Вечно он меня хочет унизить. Если я секретарша, значит, не могу вести решительного разговора? Как бы не так! Это у меня раньше не было ответов, когда у всех были зажаты рты.
- Страна была в кризисе, до которого ее довели большевики.
- Насчет кризиса я согласен. Но только я совершенно уверен, - продолжал язвить Серафим, уже, наверное, в десятый раз перетирая свои блюдечки и чайные ложки, - что при новом строе, как я его понимаю, я, лично я, буду жить значительно лучше. Конечно, сейчас пойдет возня за некоторое условное повышение уровня жизни социально незащищенных слоев - пенсионеров, студентов, стариков, чтобы те пока не трогались, не рыпались. Это наиболее массовые слои общества, и, если, недовольные жизнью, они выйдут на улицу, здесь никакая самая новая и популярная власть не устоит. Но тенденция в обществе, определяемая новой властью, направлена к тому, чтобы самые энергичные и квалифицированные жили лучше. Разве это не справедливо? Сейчас у нас вами, Людмила Ивановна, почти одинаковая зарплата, хотя я профессор и писатель, а будет со временем - как на Западе - очень и очень разная. Но ведь так и положено профессору и простой работнице.
- Лучше уж пусть будет как на Западе, чем как здесь. В каждой телевизионной передаче показывают: все витрины - полны, везде свет, народ весь в импорте. Почему мы не можем жить, как они?
Каша моя наконец уже вовсю закипела. Если бы я изредка не брала у этого старого хрыча взаймы до получки деньги, можно было бы все свернуть и прекратить терпеть нравоучения. Но в этом внезапном разговоре было что-то меня беспокоящее. Какая-то притягательность и даже сладкая боль в этих рассуждениях о нашем будущем. Я, конечно, верю в светлое будущее демократического общества, ну а вдруг? Какой-то очень дальний коммунизм, конечно, тоже - кто его знает! - мог бы и состояться. А если это изобильное счастье и достойная демократическая жизнь для простых людей скажется в таком отдаления, что до него не дотянусь ни я, ни Маринка, а?
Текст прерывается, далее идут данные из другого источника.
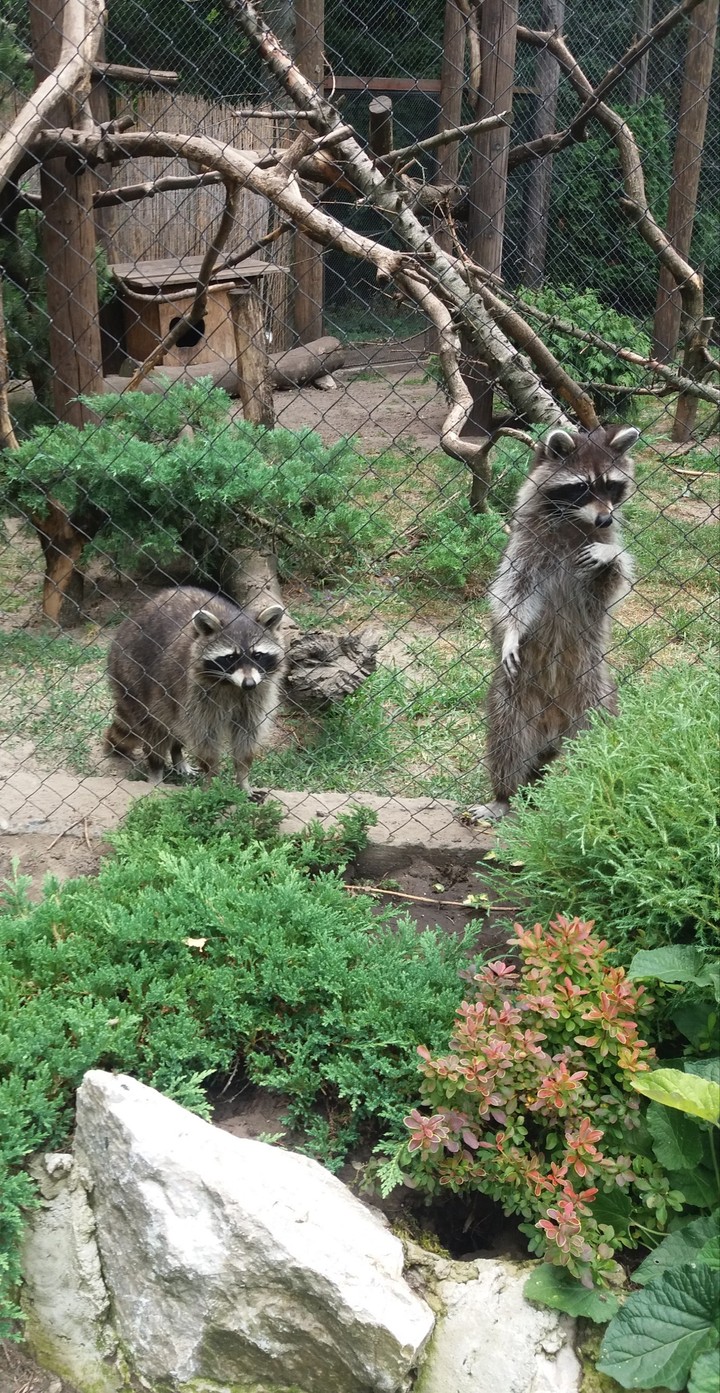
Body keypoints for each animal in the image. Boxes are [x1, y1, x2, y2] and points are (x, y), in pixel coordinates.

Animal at [105, 586, 286, 789]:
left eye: (257, 655)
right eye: (231, 657)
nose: (249, 684)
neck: (231, 685)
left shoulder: (257, 695)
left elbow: (247, 734)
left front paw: (243, 778)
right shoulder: (193, 692)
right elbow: (204, 737)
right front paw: (213, 778)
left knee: (176, 728)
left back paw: (177, 754)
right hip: (134, 678)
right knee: (156, 728)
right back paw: (156, 768)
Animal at [471, 423, 639, 819]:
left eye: (611, 486)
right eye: (581, 487)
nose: (605, 518)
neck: (573, 521)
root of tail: (553, 725)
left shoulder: (595, 559)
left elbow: (612, 582)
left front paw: (611, 555)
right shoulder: (524, 547)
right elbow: (513, 593)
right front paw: (511, 631)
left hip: (596, 695)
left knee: (601, 741)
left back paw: (601, 778)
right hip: (510, 698)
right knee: (505, 743)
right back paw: (503, 795)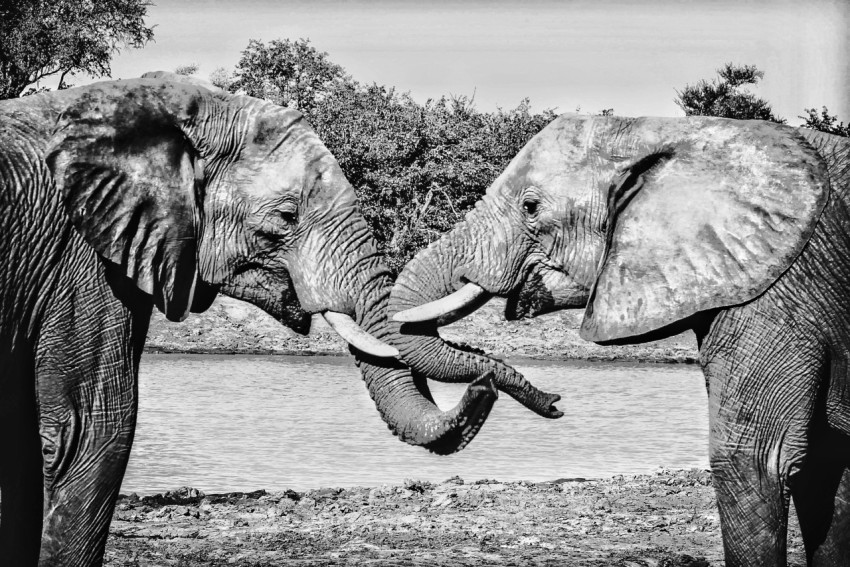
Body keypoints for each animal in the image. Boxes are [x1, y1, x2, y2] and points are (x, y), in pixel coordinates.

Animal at [390, 113, 848, 564]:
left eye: (530, 207)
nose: (555, 402)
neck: (669, 130)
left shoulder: (781, 288)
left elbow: (755, 459)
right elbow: (827, 468)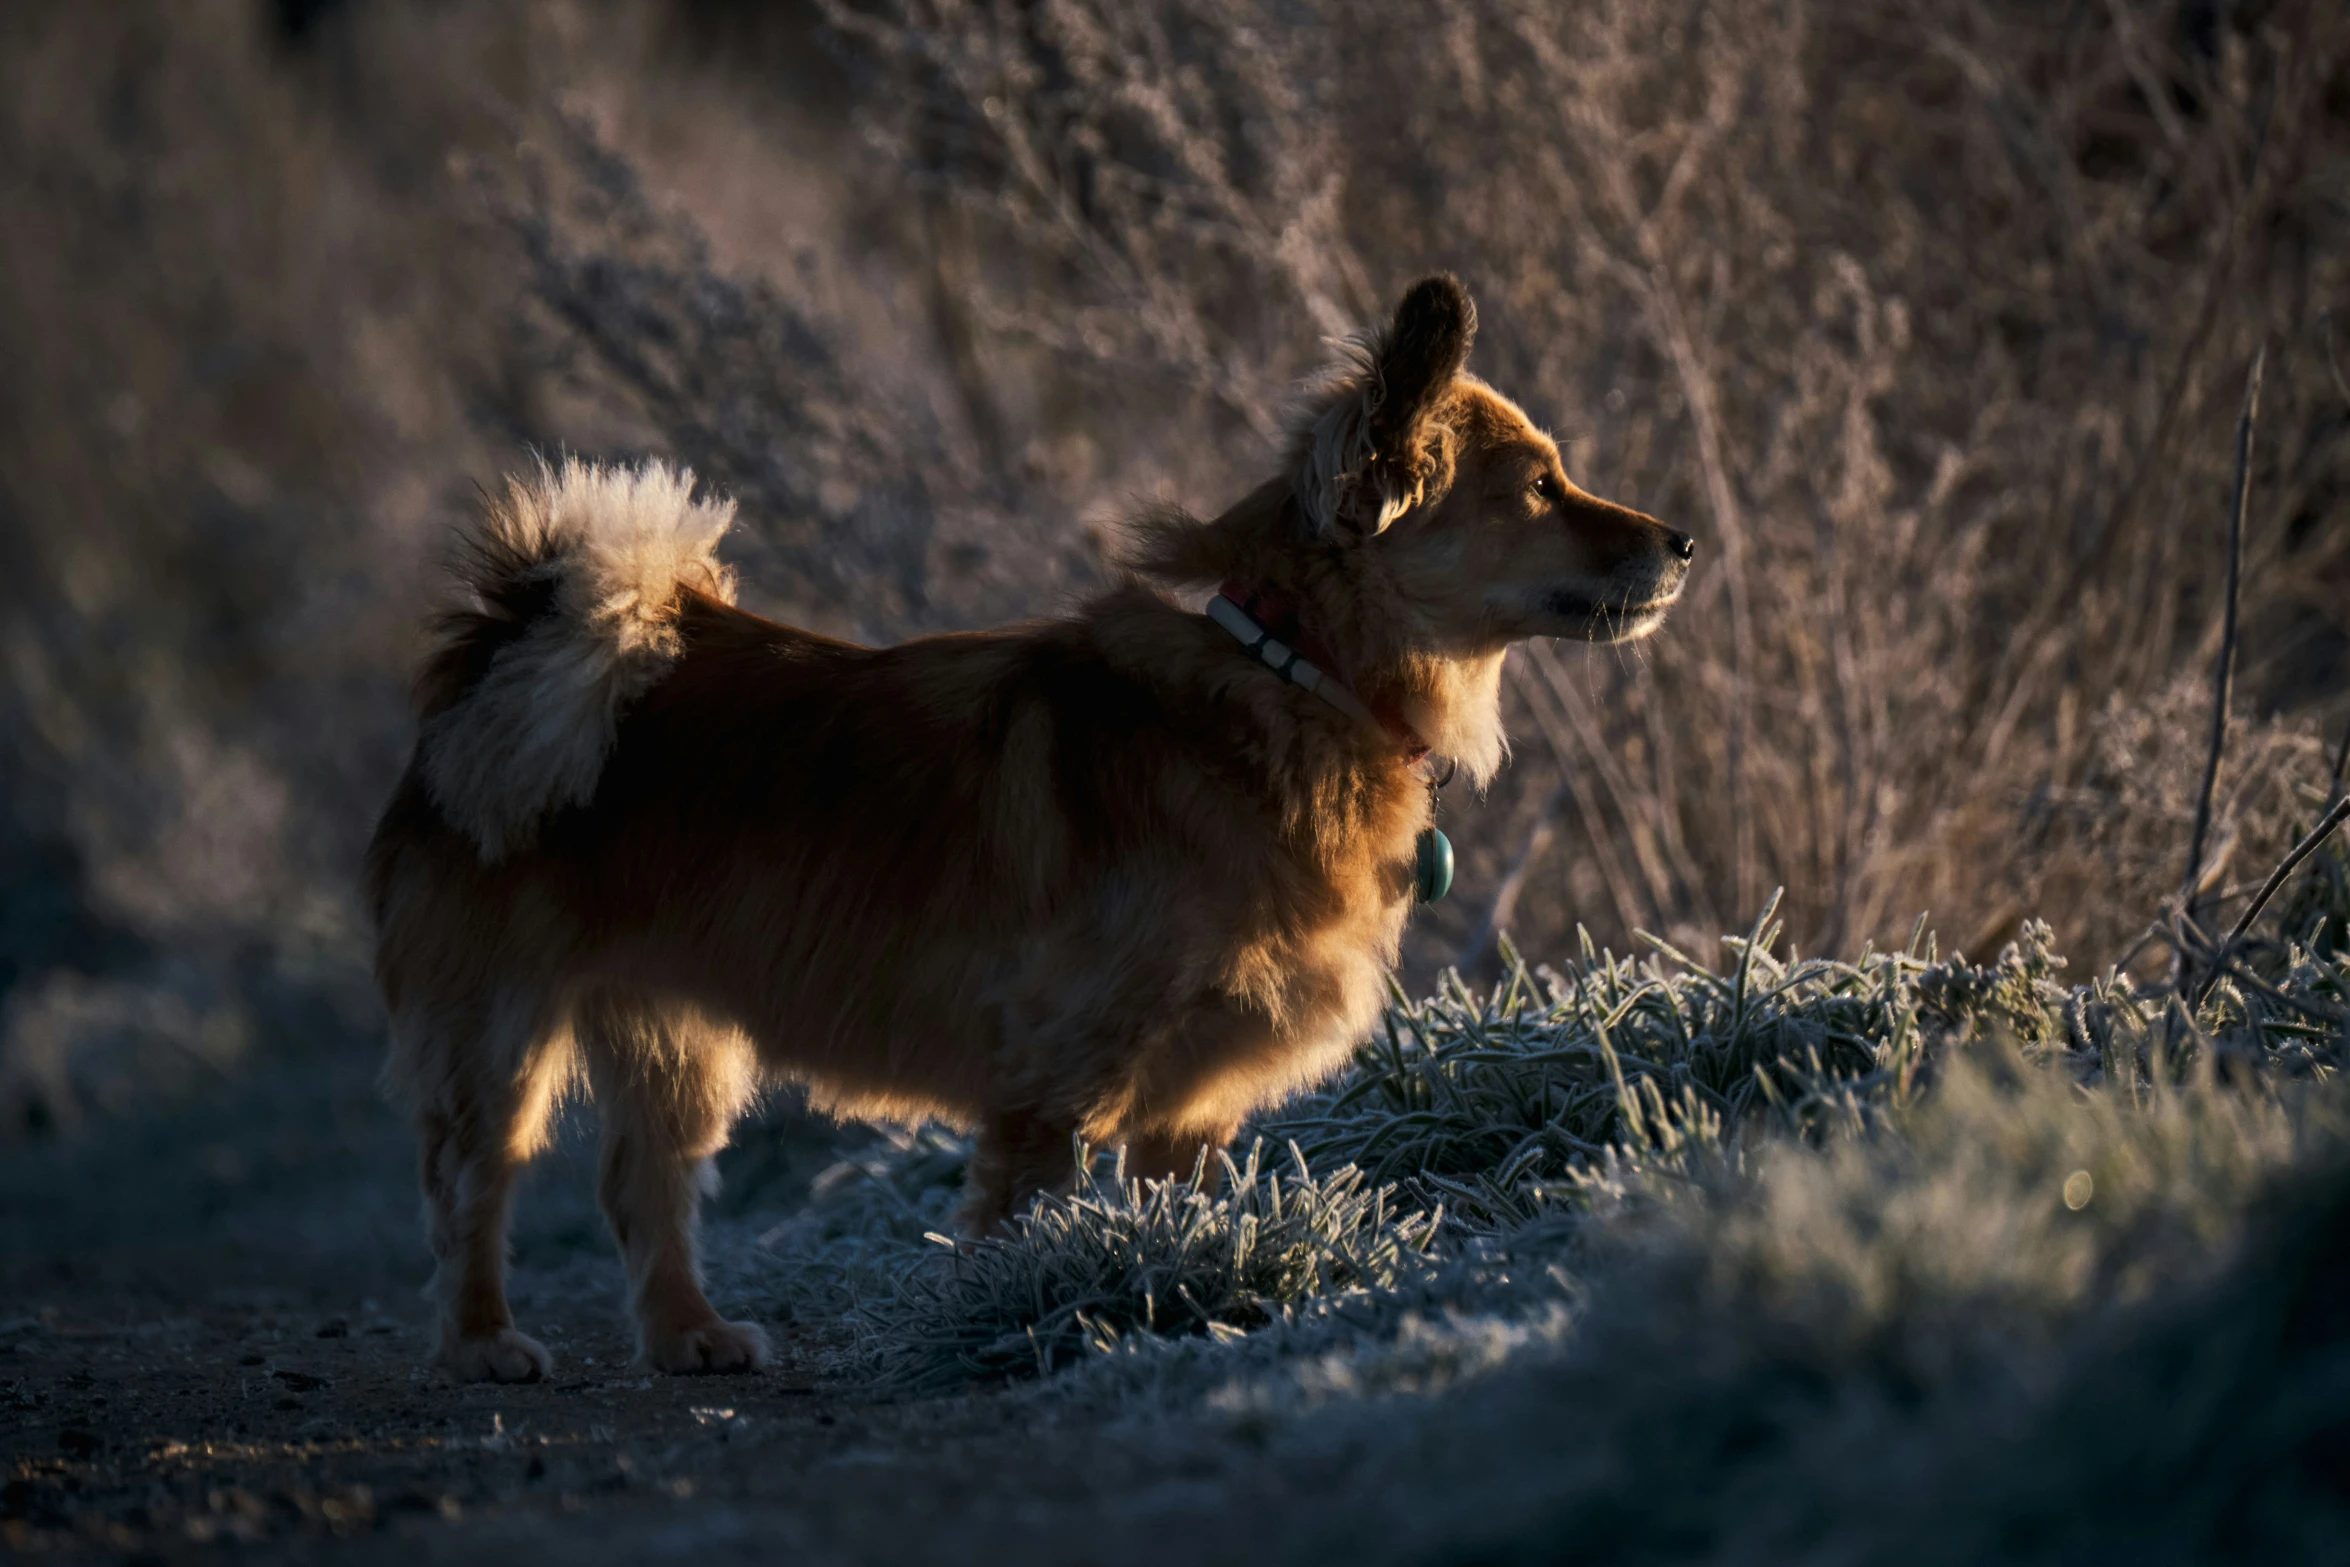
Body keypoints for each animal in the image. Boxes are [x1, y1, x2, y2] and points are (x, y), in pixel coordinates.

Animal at [366, 276, 1691, 1381]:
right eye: (1538, 487)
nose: (1685, 541)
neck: (1296, 676)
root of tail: (507, 643)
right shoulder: (1054, 1081)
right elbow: (1034, 1225)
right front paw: (1025, 1318)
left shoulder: (1185, 1109)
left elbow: (1173, 1218)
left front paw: (1174, 1294)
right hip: (497, 1029)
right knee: (467, 1180)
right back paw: (480, 1341)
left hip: (679, 1033)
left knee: (645, 1181)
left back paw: (689, 1333)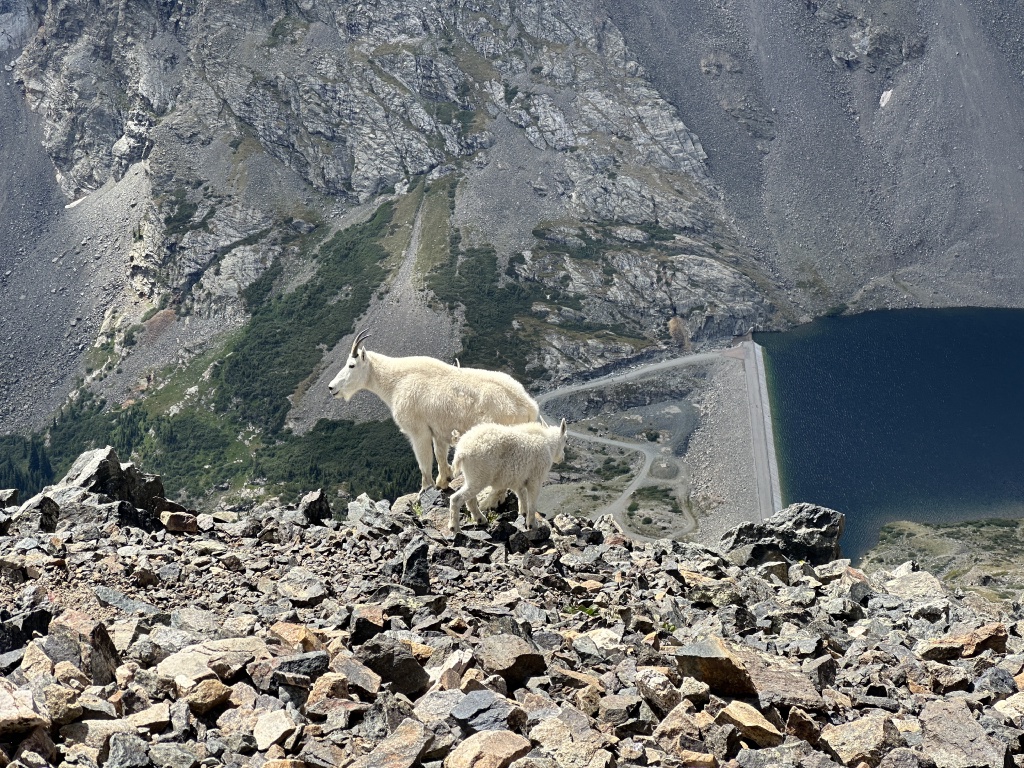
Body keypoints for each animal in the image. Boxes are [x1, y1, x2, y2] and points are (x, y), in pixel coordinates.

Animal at [328, 330, 539, 492]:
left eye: (351, 365)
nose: (331, 388)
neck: (395, 381)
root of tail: (529, 406)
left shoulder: (418, 431)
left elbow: (424, 462)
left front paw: (425, 488)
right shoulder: (438, 431)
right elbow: (439, 455)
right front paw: (443, 482)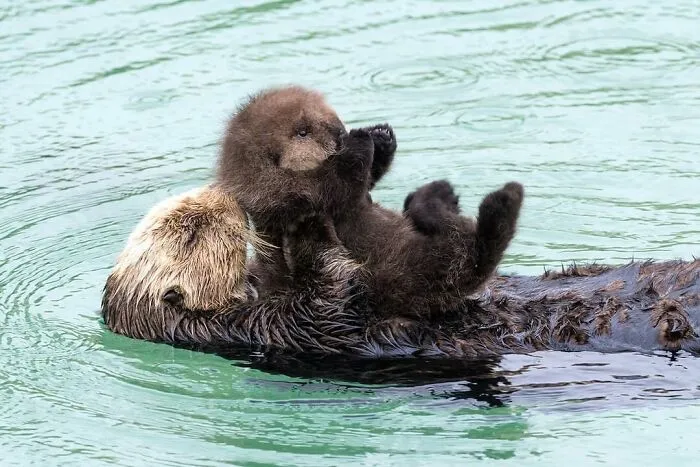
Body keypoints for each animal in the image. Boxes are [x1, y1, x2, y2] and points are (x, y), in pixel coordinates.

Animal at [216, 85, 524, 321]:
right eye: (303, 131)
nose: (340, 130)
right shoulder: (291, 193)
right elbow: (337, 184)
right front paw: (359, 141)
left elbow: (364, 184)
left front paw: (380, 136)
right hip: (419, 271)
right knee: (472, 249)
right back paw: (500, 199)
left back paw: (438, 193)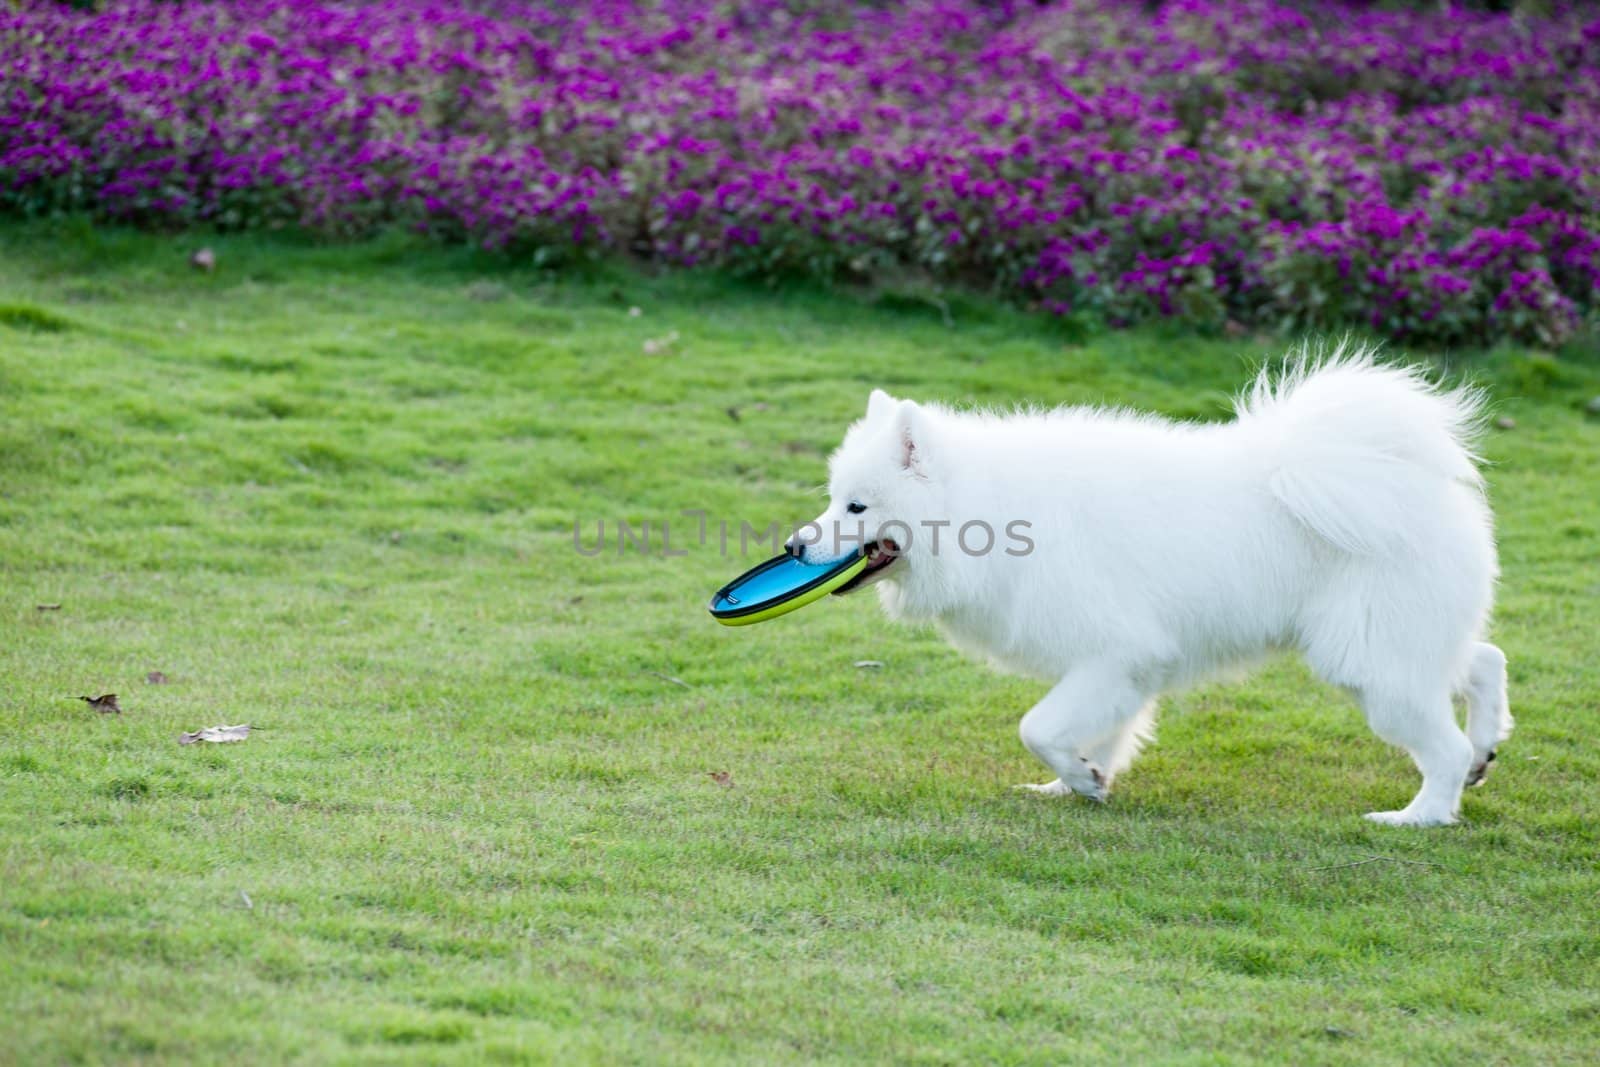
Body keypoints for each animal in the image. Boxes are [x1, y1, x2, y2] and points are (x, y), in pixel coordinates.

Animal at [800, 347, 1510, 831]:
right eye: (834, 500)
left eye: (857, 507)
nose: (795, 546)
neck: (994, 511)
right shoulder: (1120, 668)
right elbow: (1088, 733)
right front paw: (1077, 784)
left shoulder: (1114, 654)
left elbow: (1037, 727)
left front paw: (1081, 780)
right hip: (1395, 646)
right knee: (1484, 660)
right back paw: (1485, 751)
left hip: (1369, 662)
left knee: (1443, 742)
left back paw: (1420, 815)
Вот именно из-за этих сомнений и приходилось слушать Серафима. И откуда у него на все ответы!
- Жить-то, наверное, сможем, - сказал Серафим, а сам просто весь зарделся, что я с ним беседую.
Я иногда смотрю на него и думаю: очень уж он бескорыстен. Книжки дарит, всегда деньги дает, никогда не спрашивает долг, всегда готов с услугой. А может быть, действительно недаром ходили одно время недобрые слухи, что покойная матушка в самом начале, в молодости, была с ним в некоторых отношениях? И у Маринки глаза такие же голубенькие, как у Серафима, а не как у ее отца Владимира Николаевича. Может быть, здесь что-то есть?
- Жить-то сможем - продолжал гнусавить Серафим - но почему вы думаете, что эти полные витрины доступны для таких простых людей, как, скажем, вы, Людмила?